• [ASSIGNED TASK]:
Leave out all pictures. Extract exactly the lines from the one containing "color: #15803d ->" through the end of the data.

• [RECORDS PROVIDED]:
——
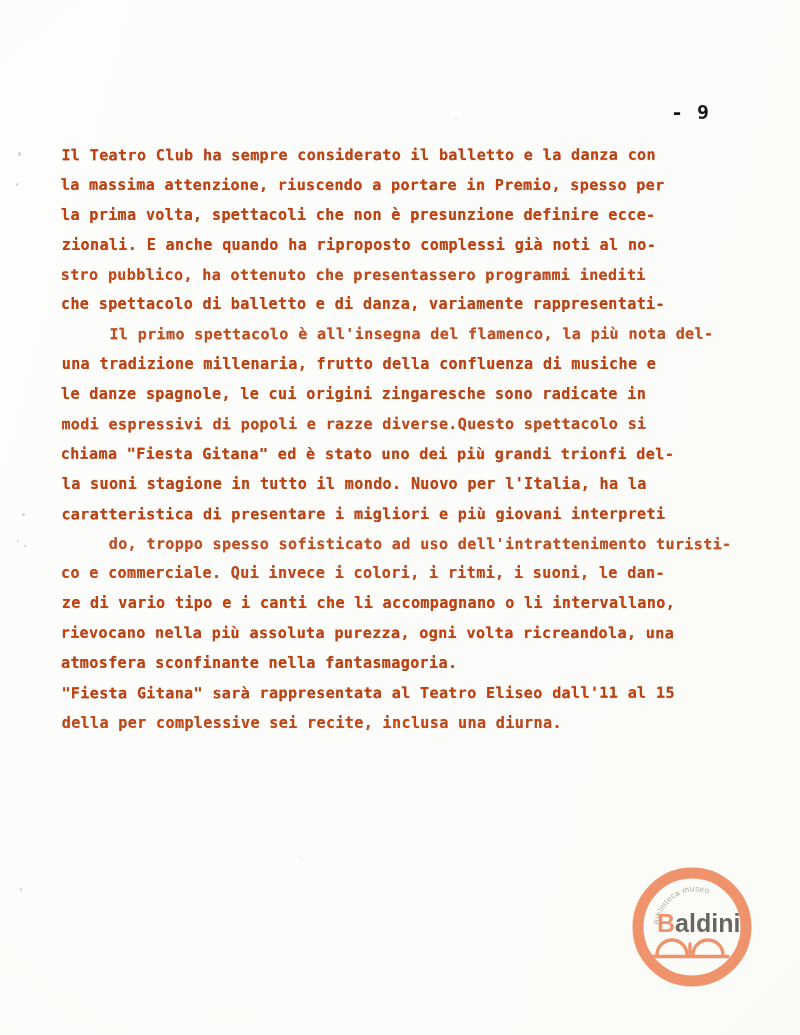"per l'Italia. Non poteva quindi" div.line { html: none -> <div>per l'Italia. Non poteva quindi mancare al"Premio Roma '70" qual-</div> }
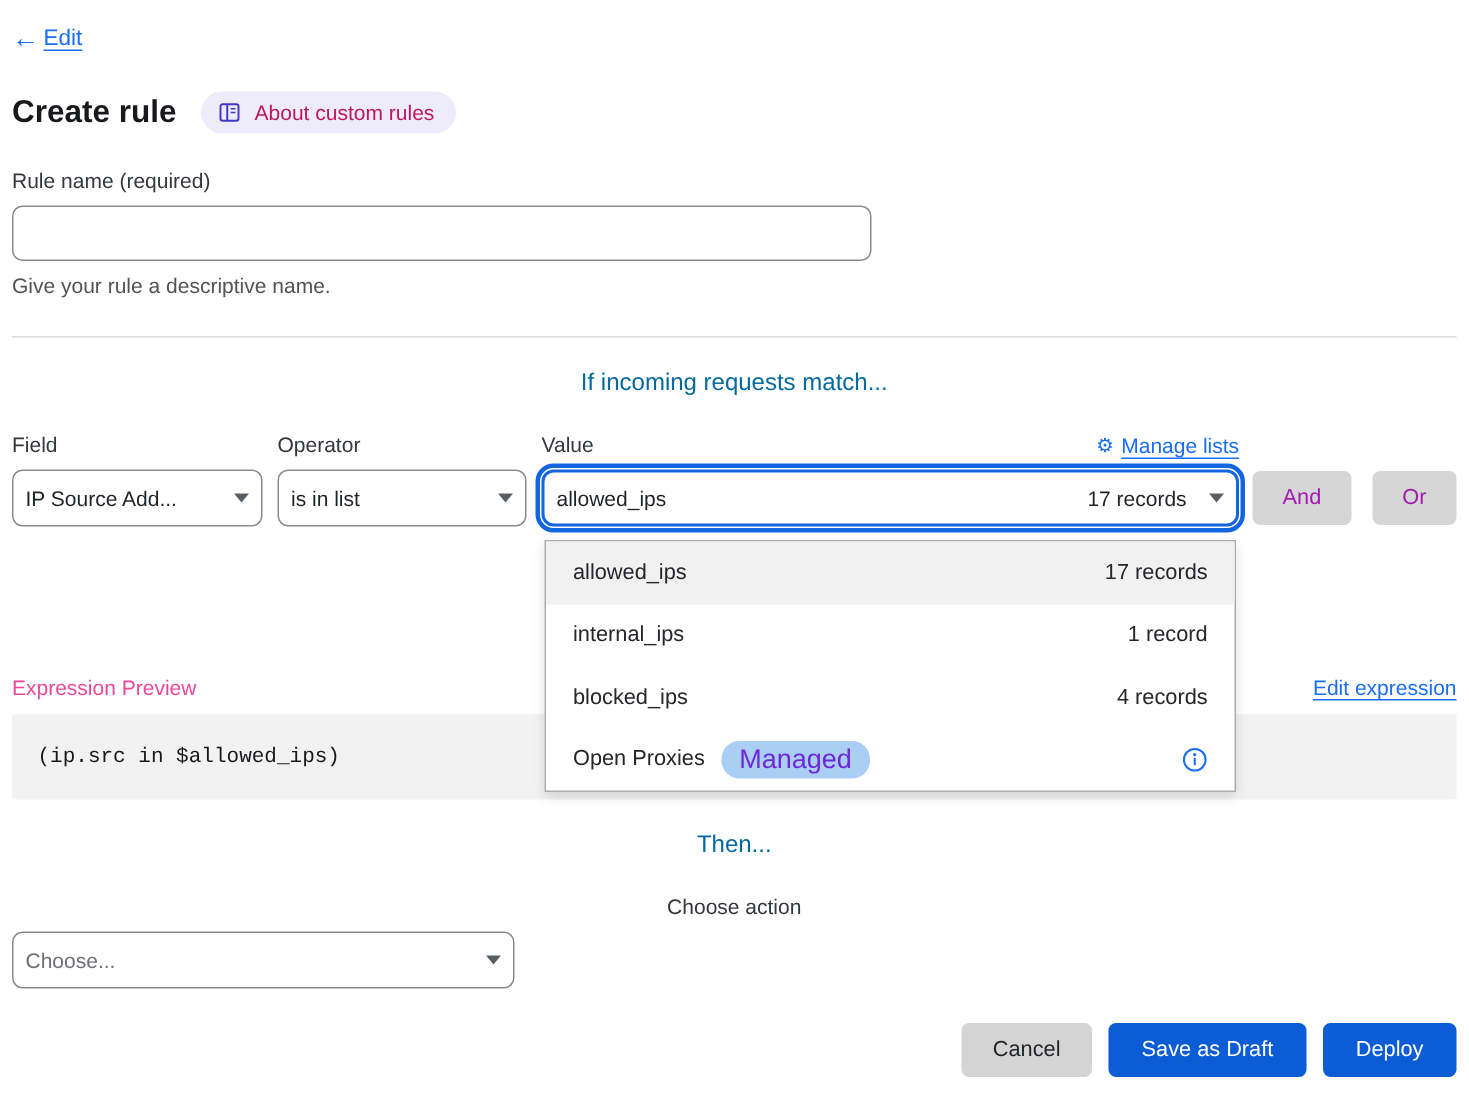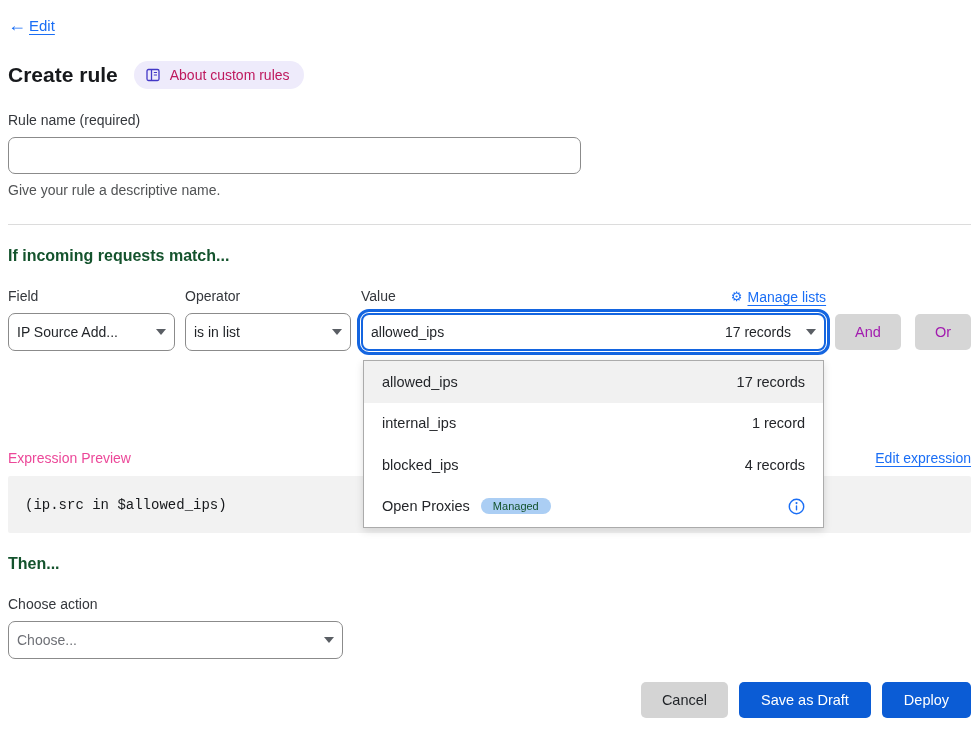"If incoming requests match..." .section-heading { color: #14532d -> #0369a1; font-weight: bold -> normal; text-align: none -> center }
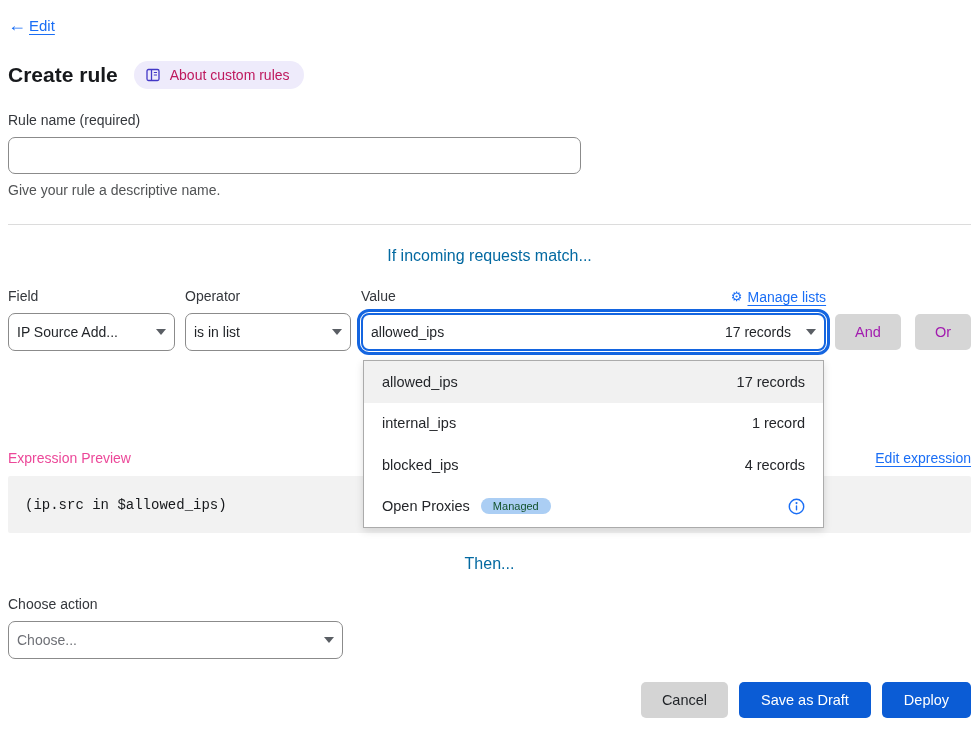"Managed" .managed-pill { color: #14532d -> #6d28d9; font-size: 11px -> 18px }
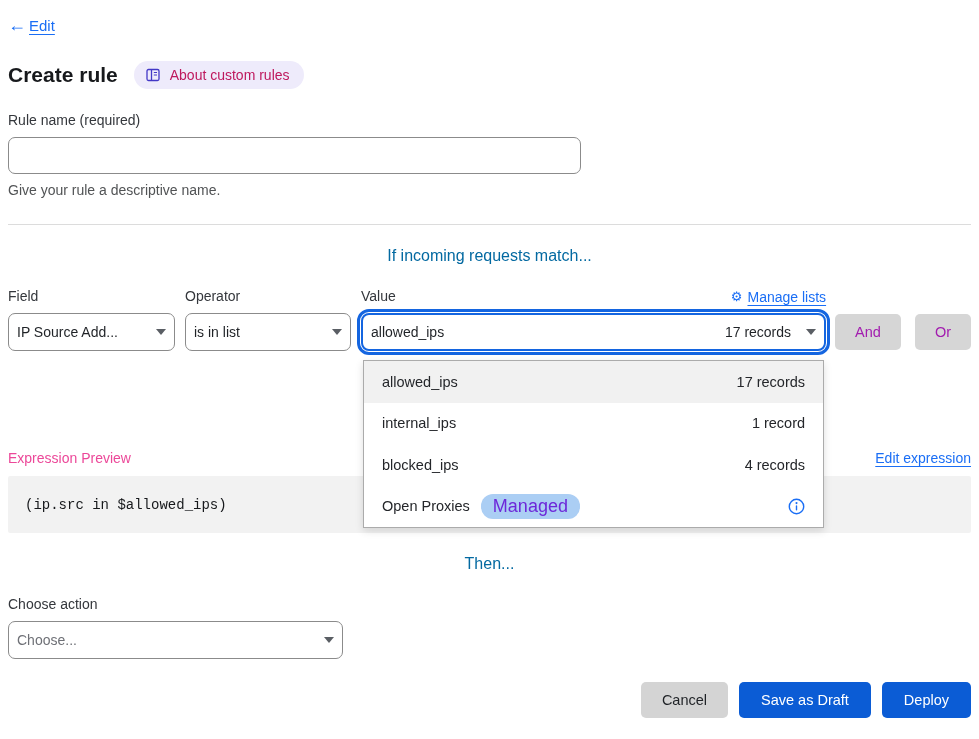"Choose action" .choose-label { text-align: none -> center }
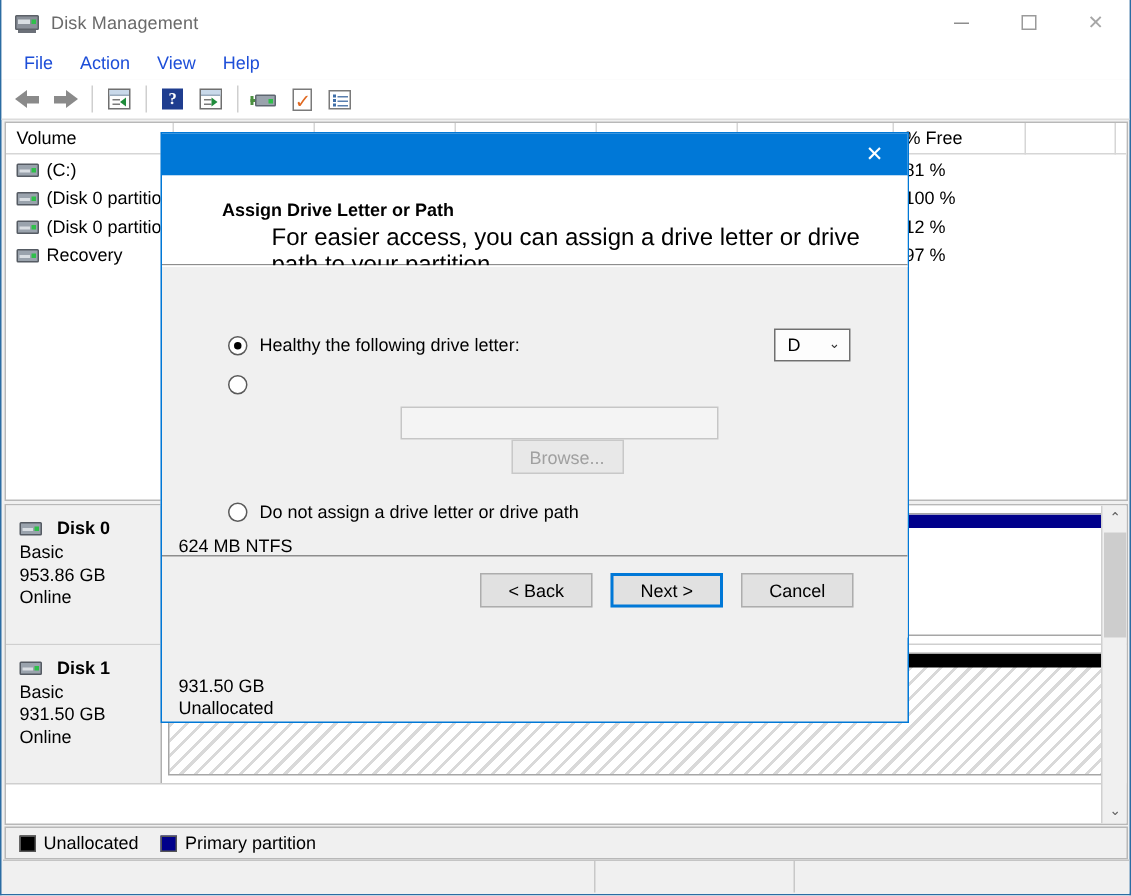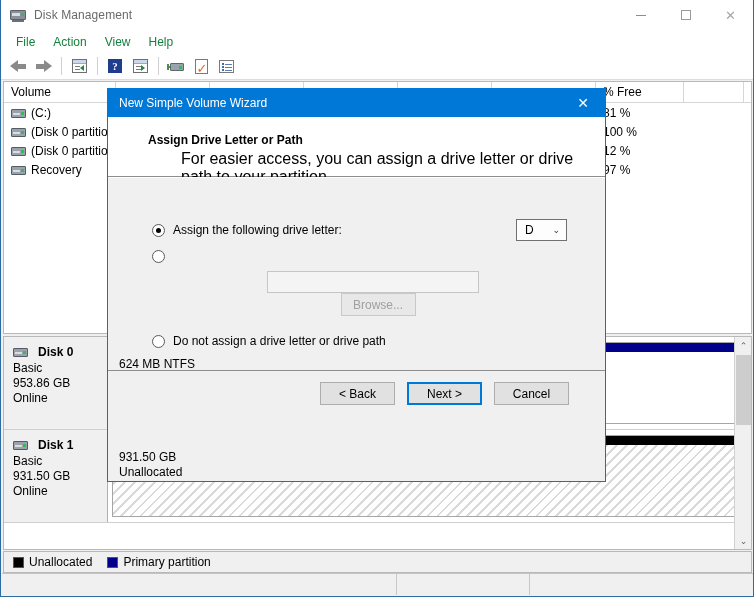"File" .menu-item { color: #15803d -> #1d4ed8 }
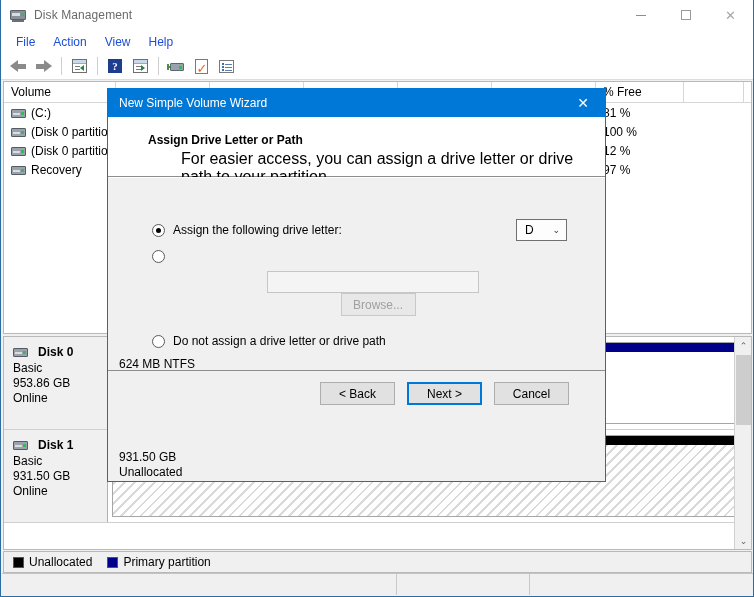"New Simple Volume Wizard" span { html: <span>New Simple Volume Wizard</span> -> none }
——
• [RESPONSE BOX]:
"File" .menu-item { color: #15803d -> #1d4ed8 }
"New Simple Volume Wizard" span { html: <span>New Simple Volume Wizard</span> -> none }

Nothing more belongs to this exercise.